The clinical research findings then led to the NIH support, which then inspired more basic science research. Fast forward to now, Kousa will study how Zika affects the human brain and extrapolate what is learned and discovered for a broader understanding of neurovirology.

The research program is supported by senior scientists and advisors, including Tarik Haydar, Ph.D., and Eric Vilain, M.D., Ph.D., both at Children’s National and Avindra Nath, M.D., at NIH, as well as other leading researchers at various U.S. centers.

“This is a team effort;” added Kousa, “I’m thankful to have a group of pioneering and seasoned researchers engaged with me throughout this process to provide invaluable guidance.”

Many viruses can harm the developing brain when they replicate in the absence of host defenses, including the gene regulatory networks responsible for the neuronal response. As a result, viral infections can lead to brain injury and neurodevelopmental delays and disorders such as intellectual disability, seizures that are difficult to treat, and vision or hearing loss.
+++
(What is being asked): Transcribe the text about Kousa's Zika research word for word, in full. The data that follows can be ignored.

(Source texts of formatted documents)
+++
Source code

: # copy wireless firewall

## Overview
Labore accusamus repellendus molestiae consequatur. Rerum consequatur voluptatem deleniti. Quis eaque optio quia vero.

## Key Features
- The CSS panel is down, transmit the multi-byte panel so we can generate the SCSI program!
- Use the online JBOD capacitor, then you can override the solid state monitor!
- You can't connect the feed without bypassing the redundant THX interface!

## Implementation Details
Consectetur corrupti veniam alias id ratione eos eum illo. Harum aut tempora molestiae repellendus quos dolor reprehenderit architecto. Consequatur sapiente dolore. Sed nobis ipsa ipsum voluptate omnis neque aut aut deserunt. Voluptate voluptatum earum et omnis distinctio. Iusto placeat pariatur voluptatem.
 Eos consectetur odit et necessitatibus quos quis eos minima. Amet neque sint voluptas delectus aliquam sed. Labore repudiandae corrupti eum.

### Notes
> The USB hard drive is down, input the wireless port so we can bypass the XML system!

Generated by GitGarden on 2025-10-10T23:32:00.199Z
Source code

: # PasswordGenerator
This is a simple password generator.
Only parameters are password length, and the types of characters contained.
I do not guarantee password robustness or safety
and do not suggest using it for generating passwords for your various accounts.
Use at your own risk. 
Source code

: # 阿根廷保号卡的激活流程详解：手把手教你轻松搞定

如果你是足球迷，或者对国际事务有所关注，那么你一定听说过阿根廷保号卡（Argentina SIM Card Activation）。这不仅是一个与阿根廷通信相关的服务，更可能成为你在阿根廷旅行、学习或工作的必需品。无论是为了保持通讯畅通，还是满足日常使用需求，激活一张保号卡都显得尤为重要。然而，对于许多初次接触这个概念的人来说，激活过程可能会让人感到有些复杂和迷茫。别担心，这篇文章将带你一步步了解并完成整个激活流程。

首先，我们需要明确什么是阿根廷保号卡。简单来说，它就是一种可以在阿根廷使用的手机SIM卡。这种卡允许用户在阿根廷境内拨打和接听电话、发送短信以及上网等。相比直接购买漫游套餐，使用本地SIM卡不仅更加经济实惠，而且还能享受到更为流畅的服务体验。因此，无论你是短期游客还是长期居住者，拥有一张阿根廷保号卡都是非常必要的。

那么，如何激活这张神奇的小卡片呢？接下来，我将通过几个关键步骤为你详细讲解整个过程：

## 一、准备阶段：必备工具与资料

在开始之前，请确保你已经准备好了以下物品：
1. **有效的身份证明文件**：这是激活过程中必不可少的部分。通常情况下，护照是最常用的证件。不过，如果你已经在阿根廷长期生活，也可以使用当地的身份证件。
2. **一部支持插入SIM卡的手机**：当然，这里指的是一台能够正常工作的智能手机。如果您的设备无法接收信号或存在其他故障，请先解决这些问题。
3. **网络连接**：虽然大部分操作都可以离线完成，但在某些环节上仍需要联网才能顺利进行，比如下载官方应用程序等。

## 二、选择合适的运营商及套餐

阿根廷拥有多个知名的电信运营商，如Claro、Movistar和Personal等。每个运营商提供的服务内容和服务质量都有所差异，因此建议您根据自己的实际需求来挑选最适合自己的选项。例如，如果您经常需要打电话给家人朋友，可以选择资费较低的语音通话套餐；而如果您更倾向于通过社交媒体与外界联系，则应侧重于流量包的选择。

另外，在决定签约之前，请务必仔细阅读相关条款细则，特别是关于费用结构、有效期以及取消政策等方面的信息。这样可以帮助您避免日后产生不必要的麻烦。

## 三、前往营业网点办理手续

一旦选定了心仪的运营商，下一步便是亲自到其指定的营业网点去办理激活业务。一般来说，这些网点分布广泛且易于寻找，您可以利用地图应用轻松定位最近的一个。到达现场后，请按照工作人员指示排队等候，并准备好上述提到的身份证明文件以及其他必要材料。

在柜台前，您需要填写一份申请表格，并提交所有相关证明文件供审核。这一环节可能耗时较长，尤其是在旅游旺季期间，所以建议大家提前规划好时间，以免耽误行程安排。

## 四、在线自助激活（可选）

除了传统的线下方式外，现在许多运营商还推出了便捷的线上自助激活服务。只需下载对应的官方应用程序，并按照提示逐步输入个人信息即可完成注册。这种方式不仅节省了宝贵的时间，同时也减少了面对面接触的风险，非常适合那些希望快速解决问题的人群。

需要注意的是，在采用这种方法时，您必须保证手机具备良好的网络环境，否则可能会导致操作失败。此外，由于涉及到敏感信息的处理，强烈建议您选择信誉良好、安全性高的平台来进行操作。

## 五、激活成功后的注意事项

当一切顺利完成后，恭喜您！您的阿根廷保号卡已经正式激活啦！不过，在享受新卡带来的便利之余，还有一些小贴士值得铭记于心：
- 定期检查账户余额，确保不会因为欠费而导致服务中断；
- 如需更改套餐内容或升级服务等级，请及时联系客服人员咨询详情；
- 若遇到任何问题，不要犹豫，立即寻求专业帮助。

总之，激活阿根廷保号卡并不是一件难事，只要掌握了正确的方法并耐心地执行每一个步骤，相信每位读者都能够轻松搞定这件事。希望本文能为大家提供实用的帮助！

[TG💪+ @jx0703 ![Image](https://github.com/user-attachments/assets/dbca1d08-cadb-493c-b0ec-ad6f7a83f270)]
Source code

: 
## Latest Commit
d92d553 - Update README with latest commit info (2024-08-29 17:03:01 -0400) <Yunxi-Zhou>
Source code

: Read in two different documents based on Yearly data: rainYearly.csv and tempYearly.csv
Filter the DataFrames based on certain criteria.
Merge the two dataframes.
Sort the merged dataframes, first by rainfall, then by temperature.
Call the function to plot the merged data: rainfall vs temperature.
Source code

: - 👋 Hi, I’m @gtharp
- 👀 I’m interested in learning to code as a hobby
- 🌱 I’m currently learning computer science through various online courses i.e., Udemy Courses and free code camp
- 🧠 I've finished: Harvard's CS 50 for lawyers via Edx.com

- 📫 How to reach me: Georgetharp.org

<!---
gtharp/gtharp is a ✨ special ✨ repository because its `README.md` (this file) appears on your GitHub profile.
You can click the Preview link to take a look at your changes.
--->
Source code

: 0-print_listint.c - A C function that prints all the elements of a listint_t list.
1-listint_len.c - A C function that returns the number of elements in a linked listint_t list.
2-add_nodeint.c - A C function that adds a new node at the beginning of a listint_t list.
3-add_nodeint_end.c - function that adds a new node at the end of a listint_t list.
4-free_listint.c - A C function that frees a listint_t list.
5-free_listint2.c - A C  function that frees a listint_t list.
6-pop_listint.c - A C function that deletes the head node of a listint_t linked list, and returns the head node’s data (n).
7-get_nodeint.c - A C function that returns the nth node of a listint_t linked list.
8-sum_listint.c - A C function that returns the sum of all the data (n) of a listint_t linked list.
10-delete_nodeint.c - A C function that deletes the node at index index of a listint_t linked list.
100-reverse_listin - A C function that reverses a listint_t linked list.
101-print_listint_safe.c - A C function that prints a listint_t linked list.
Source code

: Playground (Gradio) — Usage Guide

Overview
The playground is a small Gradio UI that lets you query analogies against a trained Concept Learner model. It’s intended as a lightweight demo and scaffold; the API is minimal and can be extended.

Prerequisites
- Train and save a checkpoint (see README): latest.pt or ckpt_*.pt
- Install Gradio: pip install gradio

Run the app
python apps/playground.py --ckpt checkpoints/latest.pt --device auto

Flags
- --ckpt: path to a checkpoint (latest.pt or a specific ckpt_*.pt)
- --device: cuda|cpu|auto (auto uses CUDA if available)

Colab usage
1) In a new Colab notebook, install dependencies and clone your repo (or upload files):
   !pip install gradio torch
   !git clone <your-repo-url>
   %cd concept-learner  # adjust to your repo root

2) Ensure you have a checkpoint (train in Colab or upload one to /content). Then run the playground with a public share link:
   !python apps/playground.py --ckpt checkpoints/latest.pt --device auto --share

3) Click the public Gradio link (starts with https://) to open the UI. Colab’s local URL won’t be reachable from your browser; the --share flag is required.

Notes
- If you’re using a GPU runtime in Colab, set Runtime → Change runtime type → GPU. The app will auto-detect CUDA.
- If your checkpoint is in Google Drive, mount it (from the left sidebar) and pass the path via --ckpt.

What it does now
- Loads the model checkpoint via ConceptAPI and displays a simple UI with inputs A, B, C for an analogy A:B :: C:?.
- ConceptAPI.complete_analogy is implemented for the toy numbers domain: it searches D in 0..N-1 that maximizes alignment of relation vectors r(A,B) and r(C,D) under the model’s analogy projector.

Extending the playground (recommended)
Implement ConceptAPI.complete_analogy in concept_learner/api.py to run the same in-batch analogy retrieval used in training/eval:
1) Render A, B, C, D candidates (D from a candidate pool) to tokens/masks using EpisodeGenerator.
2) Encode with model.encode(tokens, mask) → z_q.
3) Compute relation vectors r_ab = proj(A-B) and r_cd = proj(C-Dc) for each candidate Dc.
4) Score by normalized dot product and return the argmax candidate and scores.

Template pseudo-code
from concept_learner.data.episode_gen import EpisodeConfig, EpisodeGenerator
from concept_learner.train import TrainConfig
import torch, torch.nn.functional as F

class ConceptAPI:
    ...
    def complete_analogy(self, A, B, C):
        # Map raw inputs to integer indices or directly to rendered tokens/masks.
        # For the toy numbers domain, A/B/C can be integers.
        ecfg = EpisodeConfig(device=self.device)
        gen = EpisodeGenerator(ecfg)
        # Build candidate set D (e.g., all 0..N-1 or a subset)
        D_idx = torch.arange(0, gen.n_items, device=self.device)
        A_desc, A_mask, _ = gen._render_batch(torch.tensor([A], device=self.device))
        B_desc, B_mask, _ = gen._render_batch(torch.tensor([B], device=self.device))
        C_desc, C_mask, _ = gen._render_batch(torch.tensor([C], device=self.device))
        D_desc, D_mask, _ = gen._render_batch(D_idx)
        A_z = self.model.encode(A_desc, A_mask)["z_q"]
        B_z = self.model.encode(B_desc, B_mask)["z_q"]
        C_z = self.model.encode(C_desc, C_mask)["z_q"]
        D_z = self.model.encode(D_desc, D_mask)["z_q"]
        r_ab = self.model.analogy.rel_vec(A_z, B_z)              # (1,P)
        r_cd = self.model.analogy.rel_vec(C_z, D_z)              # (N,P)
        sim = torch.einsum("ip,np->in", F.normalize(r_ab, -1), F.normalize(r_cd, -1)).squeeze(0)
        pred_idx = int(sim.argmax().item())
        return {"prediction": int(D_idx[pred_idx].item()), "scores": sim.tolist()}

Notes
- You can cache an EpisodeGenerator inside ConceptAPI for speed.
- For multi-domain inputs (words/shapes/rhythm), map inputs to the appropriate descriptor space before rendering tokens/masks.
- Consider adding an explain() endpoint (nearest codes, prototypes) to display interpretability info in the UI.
+++
(Expected answer):
The clinical research findings then led to the NIH support, which then inspired more basic science research. Fast forward to now, Kousa will study how Zika affects the human brain and extrapolate what is learned and discovered for a broader understanding of neurovirology.

The research program is supported by senior scientists and advisors, including Tarik Haydar, Ph.D., and Eric Vilain, M.D., Ph.D., both at Children’s National and Avindra Nath, M.D., at NIH, as well as other leading researchers at various U.S. centers.

“This is a team effort;” added Kousa, “I’m thankful to have a group of pioneering and seasoned researchers engaged with me throughout this process to provide invaluable guidance.”

Many viruses can harm the developing brain when they replicate in the absence of host defenses, including the gene regulatory networks responsible for the neuronal response. As a result, viral infections can lead to brain injury and neurodevelopmental delays and disorders such as intellectual disability, seizures that are difficult to treat, and vision or hearing loss.